- GOAL OF THE EXERCISE -
Output only the lines of the entries that follow, starting at the one with "- **Current plan**: Update" and running down to the one with "### Adoption Metrics", both included and unchanged.

[Source data]

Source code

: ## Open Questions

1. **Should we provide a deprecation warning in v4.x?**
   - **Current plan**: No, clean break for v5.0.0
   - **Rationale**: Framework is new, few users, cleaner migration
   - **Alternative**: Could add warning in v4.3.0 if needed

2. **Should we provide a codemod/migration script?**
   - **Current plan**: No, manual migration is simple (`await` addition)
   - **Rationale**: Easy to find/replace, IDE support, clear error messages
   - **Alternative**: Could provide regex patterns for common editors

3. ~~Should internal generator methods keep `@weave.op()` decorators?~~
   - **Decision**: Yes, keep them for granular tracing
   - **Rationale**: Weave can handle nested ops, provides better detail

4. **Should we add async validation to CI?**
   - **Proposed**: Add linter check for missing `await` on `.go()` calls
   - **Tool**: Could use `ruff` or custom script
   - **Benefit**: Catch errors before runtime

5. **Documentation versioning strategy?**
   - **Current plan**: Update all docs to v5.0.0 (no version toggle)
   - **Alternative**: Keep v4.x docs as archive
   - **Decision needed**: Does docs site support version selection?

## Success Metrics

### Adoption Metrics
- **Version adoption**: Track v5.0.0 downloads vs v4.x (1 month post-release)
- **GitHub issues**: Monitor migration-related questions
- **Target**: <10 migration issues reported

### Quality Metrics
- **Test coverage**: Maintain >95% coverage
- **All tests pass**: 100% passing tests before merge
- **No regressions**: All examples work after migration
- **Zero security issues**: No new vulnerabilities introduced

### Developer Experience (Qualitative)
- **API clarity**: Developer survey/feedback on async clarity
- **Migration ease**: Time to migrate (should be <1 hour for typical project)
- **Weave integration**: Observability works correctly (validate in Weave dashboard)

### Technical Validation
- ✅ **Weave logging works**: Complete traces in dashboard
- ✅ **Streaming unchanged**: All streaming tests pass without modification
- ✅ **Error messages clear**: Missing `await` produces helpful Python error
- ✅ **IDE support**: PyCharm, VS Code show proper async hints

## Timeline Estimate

- RESPONSE FOR THIS EXERCISE -
   - **Current plan**: Update all docs to v5.0.0 (no version toggle)
   - **Alternative**: Keep v4.x docs as archive
   - **Decision needed**: Does docs site support version selection?

## Success Metrics

### Adoption Metrics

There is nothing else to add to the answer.